_Task prompt_: Count the lines in the records below that contain the string "Soprano". Reply with that number only.

· · · ·

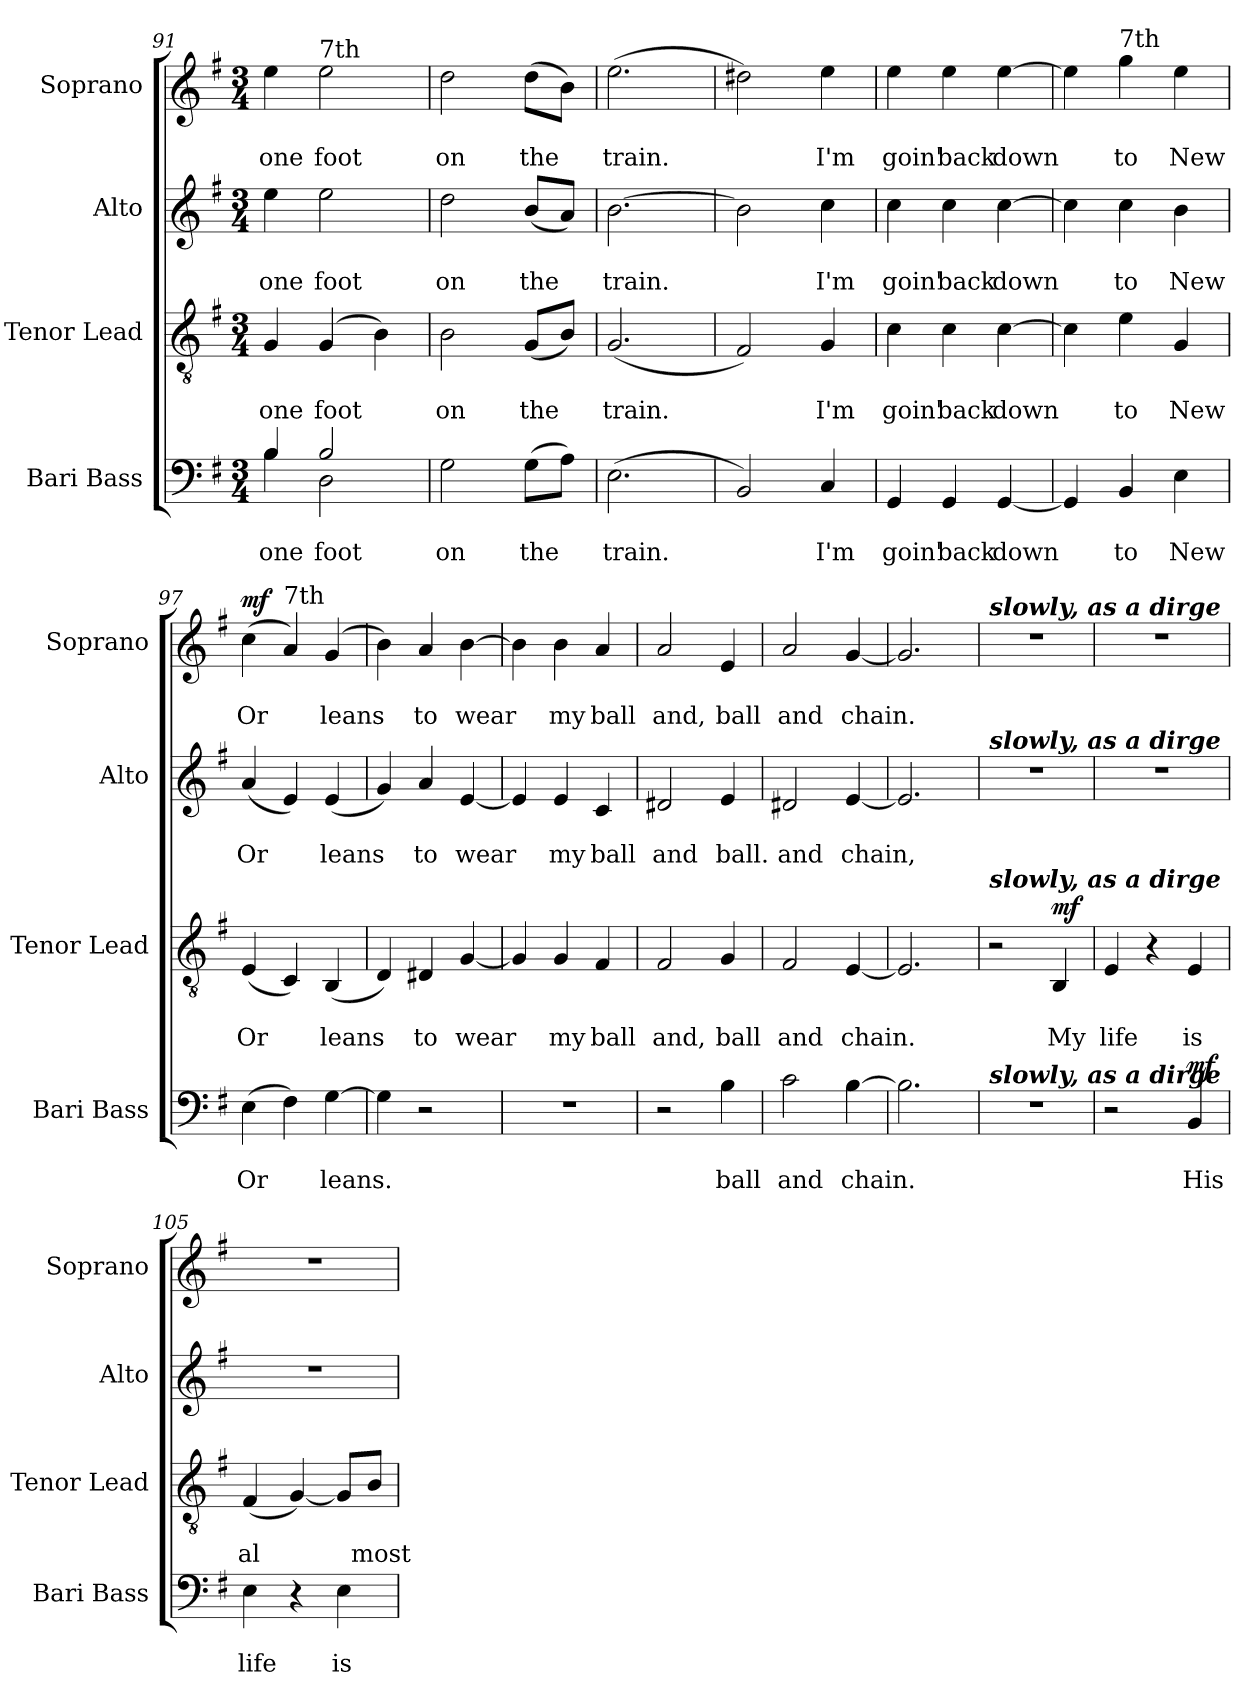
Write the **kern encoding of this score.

**kern	**text	**text	**dynam	**kern	**text	**text	**dynam	**kern	**text	**text	**kern	**text	**text	**dynam
*part4	*part4	*part4	*part4	*part3	*part3	*part3	*part3	*part2	*part2	*part2	*part1	*part1	*part1	*part1
*staff4	*staff4	*staff4	*staff4	*staff3	*staff3	*staff3	*staff3	*staff2	*staff2	*staff2	*staff1	*staff1	*staff1	*staff1
*I"Bari Bass	*	*	*	*I"Tenor Lead	*	*	*	*I"Alto	*	*	*I"Soprano	*	*	*
*I'Bari Bass	*	*	*	*I'Tenor  Lead	*	*	*	*I'Alto	*	*	*I'Soprano	*	*	*
*clefF4	*	*	*	*clefGv2	*	*	*	*clefG2	*	*	*clefG2	*	*	*
*k[f#]	*	*	*	*k[f#]	*	*	*	*k[f#]	*	*	*k[f#]	*	*	*
*M3/4	*	*	*	*M3/4	*	*	*	*M3/4	*	*	*M3/4	*	*	*
=91	=91	=91	=91	=91	=91	=91	=91	=91	=91	=91	=91	=91	=91	=91
*^	*	*	*	*	*	*	*	*	*	*	*	*	*	*
4B/	4B\	.	one	.	4G/	.	one	.	4ee\	.	one	4ee\	.	one	.
!	!	!	!	!	!	!	!	!	!	!	!	!LO:TX:a:t=7th	!	!	!
2B/	2D\	.	foot	.	(4G/	.	foot	.	2ee\	.	foot	2ee\	.	foot	.
.	.	.	.	.	4B\)	.	.	.	.	.	.	.	.	.	.
*v	*v	*	*	*	*	*	*	*	*	*	*	*	*	*	*
=92	=92	=92	=92	=92	=92	=92	=92	=92	=92	=92	=92	=92	=92	=92
2G\	.	on	.	2B\	.	on	.	2dd\	.	on	2dd\	.	on	.
(8G\L	.	the	.	(8G/L	.	the	.	(8b/L	.	the	(8dd\L	.	the	.
8A\J)	.	.	.	8B/J)	.	.	.	8a/J)	.	.	8b\J)	.	.	.
=93	=93	=93	=93	=93	=93	=93	=93	=93	=93	=93	=93	=93	=93	=93
(2.E\	.	train.	.	(2.G/	.	train.	.	[2.b\	.	train.	(2.ee\	.	train.	.
=94	=94	=94	=94	=94	=94	=94	=94	=94	=94	=94	=94	=94	=94	=94
2BB/)	.	.	.	2F#/)	.	.	.	2b\]	.	.	2dd#X\)	.	.	.
4C/	.	I'm	.	4G/	.	I'm	.	4cc\	.	I'm	4ee\	.	I'm	.
=95	=95	=95	=95	=95	=95	=95	=95	=95	=95	=95	=95	=95	=95	=95
4GG/	.	goin'	.	4c\	.	goin'	.	4cc\	.	goin'	4ee\	.	goin'	.
4GG/	.	back	.	4c\	.	back	.	4cc\	.	back	4ee\	.	back	.
[4GG/	.	down	.	[4c\	.	down	.	[4cc\	.	down	[4ee\	.	down	.
!!LO:LB:g=z
=96	=96	=96	=96	=96	=96	=96	=96	=96	=96	=96	=96	=96	=96	=96
4GG/]	.	.	.	4c\]	.	.	.	4cc\]	.	.	4ee\]	.	.	.
!	!	!	!	!	!	!	!	!	!	!	!LO:TX:a:t=7th	!	!	!
4BB/	.	to	.	4e\	.	to	.	4cc\	.	to	4gg\	.	to	.
4E\	.	New	.	4G/	.	New	.	4b\	.	New	4ee\	.	New	.
=97	=97	=97	=97	=97	=97	=97	=97	=97	=97	=97	=97	=97	=97	=97
!	!	!	!	!	!	!	!	!	!	!	!	!	!	!LO:DY:a
(4E\	.	Or	.	(4E/	.	Or	.	(4a/	.	Or	(4cc\	.	Or	mf
!	!	!	!	!	!	!	!	!	!	!	!LO:TX:a:t=7th	!	!	!
4F#\)	.	.	.	4C/)	.	.	.	4e/)	.	.	4a/)	.	.	.
[4G\	.	leans.	.	(4BB/	.	leans	.	(4e/	.	leans	(4g/	.	leans	.
=98	=98	=98	=98	=98	=98	=98	=98	=98	=98	=98	=98	=98	=98	=98
4G\]	.	.	.	4D/)	.	.	.	4g/)	.	.	4b\)	.	.	.
2r	.	.	.	4D#X/	.	to	.	4a/	.	to	4a/	.	to	.
.	.	.	.	[4G/	.	wear	.	[4e/	.	wear	[4b\	.	wear	.
=99	=99	=99	=99	=99	=99	=99	=99	=99	=99	=99	=99	=99	=99	=99
2.r	.	.	.	4G/]	.	.	.	4e/]	.	.	4b\]	.	.	.
.	.	.	.	4G/	.	my	.	4e/	.	my	4b\	.	my	.
.	.	.	.	4F#/	.	ball	.	4c/	.	ball	4a/	.	ball	.
=100	=100	=100	=100	=100	=100	=100	=100	=100	=100	=100	=100	=100	=100	=100
2r	.	.	.	2F#/	.	and,	.	2d#X/	.	and	2a/	.	and,	.
4B\	.	ball	.	4G/	.	ball	.	4e/	.	ball.	4e/	.	ball	.
=101	=101	=101	=101	=101	=101	=101	=101	=101	=101	=101	=101	=101	=101	=101
2c\	.	and	.	2F#/	.	and	.	2d#X/	.	and	2a/	.	and	.
[4B\	.	chain.	.	[4E/	.	chain.	.	[4e/	.	chain,	[4g/	.	chain.	.
=102	=102	=102	=102	=102	=102	=102	=102	=102	=102	=102	=102	=102	=102	=102
2.B\]	.	.	.	2.E/]	.	.	.	2.e/]	.	.	2.g/]	.	.	.
=103	=103	=103	=103	=103	=103	=103	=103	=103	=103	=103	=103	=103	=103	=103
*	*	*	*	*	*	*	*	*	*	*	*MM70	*	*	*
!	!	!	!	!	!	!	!	!	!	!	!LO:TX:a:Bi:t=slowly, as a dirge	!	!	!
!	!	!	!	!	!	!	!	!LO:TX:a:Bi:t=slowly, as a dirge	!	!	!	!	!	!
!	!	!	!	!LO:TX:a:Bi:t=slowly, as a dirge	!	!	!	!	!	!	!	!	!	!
!LO:TX:a:Bi:t=slowly, as a dirge	!	!	!	!	!	!	!	!	!	!	!	!	!	!
2.r	.	.	.	2r	.	.	.	2.r	.	.	2.r	.	.	.
!	!	!	!	!	!	!	!LO:DY:a	!	!	!	!	!	!	!
.	.	.	.	4BB/	.	My	mf	.	.	.	.	.	.	.
=104	=104	=104	=104	=104	=104	=104	=104	=104	=104	=104	=104	=104	=104	=104
2r	.	.	.	4E/	.	life	.	2.r	.	.	2.r	.	.	.
.	.	.	.	4r	.	.	.	.	.	.	.	.	.	.
!	!	!	!LO:DY:a	!	!	!	!	!	!	!	!	!	!	!
4BB/	.	His	mf	4E/	.	is	.	.	.	.	.	.	.	.
=105	=105	=105	=105	=105	=105	=105	=105	=105	=105	=105	=105	=105	=105	=105
4E\	.	life	.	(4F#/	.	al	.	2.r	.	.	2.r	.	.	.
4r	.	.	.	[4G/)	.	.	.	.	.	.	.	.	.	.
4E\	.	is	.	8G/L]	.	.	.	.	.	.	.	.	.	.
.	.	.	.	8B/J	.	most	.	.	.	.	.	.	.	.
=	=	=	=	=	=	=	=	=	=	=	=	=	=	=
*-	*-	*-	*-	*-	*-	*-	*-	*-	*-	*-	*-	*-	*-	*-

· · · ·

_Exercise response_: 2